I suspect the majority of it is nonsense.

Threshold and raining cats and dogs are pure fantasy. In Wales it rains hen wragedd a ffyn (old women and sticks). I bet they weren't in the roof :lol: :lol:

Re: How some of our old sayings originated

Posted: Sat Nov 20, 2010 11:35 am
by alan refail
The more I look at it the more I realise it is all nonsense.

Re: How some of our old sayings originated

Posted: Sat Nov 20, 2010 2:19 pm
by Primrose
Perhaps it was just the invention of fertile mind of one of those teenagers who had to write an essay on History for his GCSE exams, whose howlers have subsequently been circulating in e-mails for years. There's an old one some-where in my filing system which I remember finding particularly funny the first time I read it.
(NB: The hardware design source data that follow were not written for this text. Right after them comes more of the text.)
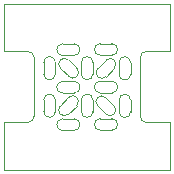
<source format=gbr>
G04 #@! TF.GenerationSoftware,KiCad,Pcbnew,(5.1.4)-1*
G04 #@! TF.CreationDate,2020-11-25T15:12:57-08:00*
G04 #@! TF.ProjectId,ufc_v4_comm_layer2,7566635f-7634-45f6-936f-6d6d5f6c6179,rev?*
G04 #@! TF.SameCoordinates,Original*
G04 #@! TF.FileFunction,Profile,NP*
%FSLAX46Y46*%
G04 Gerber Fmt 4.6, Leading zero omitted, Abs format (unit mm)*
G04 Created by KiCad (PCBNEW (5.1.4)-1) date 2020-11-25 15:12:57*
%MOMM*%
%LPD*%
G04 APERTURE LIST*
%ADD10C,0.050000*%
G04 APERTURE END LIST*
D10*
X203274083Y-57117500D02*
G75*
G02X204255917Y-57117500I490917J0D01*
G01*
X204255102Y-58107500D02*
G75*
G02X203274898Y-58107500I-490102J0D01*
G01*
X204862500Y-59705102D02*
X205852500Y-59705102D01*
X203274898Y-57117500D02*
X203274898Y-58107500D01*
X209644898Y-57127500D02*
G75*
G02X210625102Y-57127500I490102J0D01*
G01*
X208047500Y-62860917D02*
X209037500Y-62860917D01*
X204675958Y-57611077D02*
X205375994Y-58311113D01*
X205852500Y-58724898D02*
G75*
G02X205852500Y-59705102I0J-490102D01*
G01*
X205852500Y-61899083D02*
X204862500Y-61899083D01*
X205852500Y-55549898D02*
G75*
G02X205852500Y-56530102I0J-490102D01*
G01*
X204862500Y-62880102D02*
X205852500Y-62880102D01*
X209224042Y-60798923D02*
X208524006Y-60098887D01*
X203274898Y-60292500D02*
X203274898Y-61282500D01*
X208047500Y-59685917D02*
X209037500Y-59685917D01*
X206070254Y-57616851D02*
G75*
G02X205375994Y-58311113I-347130J-347131D01*
G01*
X208047500Y-59685102D02*
G75*
G02X208047500Y-58704898I0J490102D01*
G01*
X204676535Y-57610502D02*
G75*
G02X205369643Y-56917392I346554J346555D01*
G01*
X209037500Y-58704898D02*
X208047500Y-58704898D01*
X205852500Y-55549083D02*
X204862500Y-55549083D01*
X205356077Y-61479042D02*
X206056113Y-60779006D01*
X208537572Y-58324679D02*
X209237608Y-57624643D01*
X208047500Y-56510917D02*
X209037500Y-56510917D01*
X207829746Y-60793149D02*
G75*
G02X208524006Y-60098887I347130J347131D01*
G01*
X204255917Y-61282500D02*
X204255917Y-60292500D01*
X205852500Y-58724083D02*
X204862500Y-58724083D01*
X210625102Y-58117500D02*
X210625102Y-57127500D01*
X209037498Y-55529083D02*
G75*
G02X209037500Y-56510917I1J-490917D01*
G01*
X209037500Y-55529898D02*
X208047500Y-55529898D01*
X208047500Y-56510102D02*
G75*
G02X208047500Y-55529898I0J490102D01*
G01*
X209644898Y-60302500D02*
G75*
G02X210625102Y-60302500I490102J0D01*
G01*
X207830321Y-60792572D02*
X208530357Y-61492608D01*
X204862500Y-56530102D02*
X205852500Y-56530102D01*
X206069679Y-57617428D02*
X205369643Y-56917392D01*
X205362428Y-60085321D02*
X204662392Y-60785357D01*
X210625917Y-61292498D02*
G75*
G02X209644083Y-61292500I-490917J-1D01*
G01*
X209037498Y-61879083D02*
G75*
G02X209037500Y-62860917I1J-490917D01*
G01*
X205361851Y-60084746D02*
G75*
G02X206056113Y-60779006I347131J-347130D01*
G01*
X205852500Y-61899898D02*
G75*
G02X205852500Y-62880102I0J-490102D01*
G01*
X208047500Y-62860102D02*
G75*
G02X208047500Y-61879898I0J490102D01*
G01*
X204255917Y-58107500D02*
X204255917Y-57117500D01*
X204862500Y-62880917D02*
G75*
G02X204862500Y-61899083I0J490917D01*
G01*
X208538149Y-58325254D02*
G75*
G02X207843887Y-57630994I-347131J347130D01*
G01*
X206449083Y-60292500D02*
G75*
G02X207430917Y-60292500I490917J0D01*
G01*
X204255102Y-61282500D02*
G75*
G02X203274898Y-61282500I-490102J0D01*
G01*
X210625102Y-61292500D02*
X210625102Y-60302500D01*
X209644083Y-57127500D02*
X209644083Y-58117500D01*
X205355502Y-61478465D02*
G75*
G02X204662392Y-60785357I-346555J346554D01*
G01*
X209223465Y-60799498D02*
G75*
G02X208530357Y-61492608I-346554J-346555D01*
G01*
X204862500Y-56530917D02*
G75*
G02X204862500Y-55549083I0J490917D01*
G01*
X208544498Y-56931535D02*
G75*
G02X209237608Y-57624643I346555J-346554D01*
G01*
X207430917Y-58107500D02*
X207430917Y-57117500D01*
X207430102Y-58107500D02*
G75*
G02X206449898Y-58107500I-490102J0D01*
G01*
X204862500Y-59705917D02*
G75*
G02X204862500Y-58724083I0J490917D01*
G01*
X203274083Y-60292500D02*
G75*
G02X204255917Y-60292500I490917J0D01*
G01*
X210625917Y-58117498D02*
G75*
G02X209644083Y-58117500I-490917J-1D01*
G01*
X206449898Y-57117500D02*
X206449898Y-58107500D01*
X209644083Y-60302500D02*
X209644083Y-61292500D01*
X206449898Y-60292500D02*
X206449898Y-61282500D01*
X207430102Y-61282500D02*
G75*
G02X206449898Y-61282500I-490102J0D01*
G01*
X206449083Y-57117500D02*
G75*
G02X207430917Y-57117500I490917J0D01*
G01*
X207430917Y-61282500D02*
X207430917Y-60292500D01*
X209037498Y-58704083D02*
G75*
G02X209037500Y-59685917I1J-490917D01*
G01*
X208543923Y-56930958D02*
X207843887Y-57630994D01*
X209037500Y-61879898D02*
X208047500Y-61879898D01*
X211945000Y-62190000D02*
G75*
G02X211445000Y-61690000I0J500000D01*
G01*
X202445000Y-61690000D02*
G75*
G02X201945000Y-62190000I-500000J0D01*
G01*
X211445000Y-56690000D02*
X211445000Y-61690000D01*
X201945000Y-56190000D02*
X199945000Y-56190000D01*
X213945000Y-66190000D02*
X199945000Y-66190000D01*
X199945000Y-62190000D02*
X199945000Y-66190000D01*
X213945000Y-62190000D02*
X213945000Y-66190000D01*
X201945000Y-56190000D02*
G75*
G02X202445000Y-56690000I0J-500000D01*
G01*
X201945000Y-62190000D02*
X199945000Y-62190000D01*
X211945000Y-56190000D02*
X213945000Y-56190000D01*
X211945000Y-62190000D02*
X213945000Y-62190000D01*
X202445000Y-56690000D02*
X202445000Y-61690000D01*
X211445000Y-56690000D02*
G75*
G02X211945000Y-56190000I500000J0D01*
G01*
X199945000Y-52190000D02*
X213945000Y-52190000D01*
X213945000Y-52190000D02*
X213945000Y-56190000D01*
X199945000Y-56190000D02*
X199945000Y-52190000D01*
M02*

</source>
Re: How some of our old sayings originated

Posted: Sat Nov 20, 2010 2:20 pm
by The Grock in the Frock
no Alan ye wrong,i have heard some ov these on history channels,heard the one about the upper crust only the other day on the victorian farm.some of them might b rubbish,but some right,anyhows is it raining old women and sticks on your part of the world? over here we say its pissing down ha ha :twisted:

Re: How some of our old sayings originated

Posted: Sat Nov 20, 2010 3:50 pm
by alan refail
Here's a neat debunking of most of the nonsense

http://www.phrases.org.uk/meanings/life ... 1500s.html

Re: How some of our old sayings originated

Posted: Tue Nov 30, 2010 7:30 am
by alan refail
With the cold weather gripping us, have a look at the origin of "brass monkeys"

http://www.archive.org/stream/vegetable ... 5/mode/2up

The Phrase Finder is a good source for real attempts to interpret well-known expressions.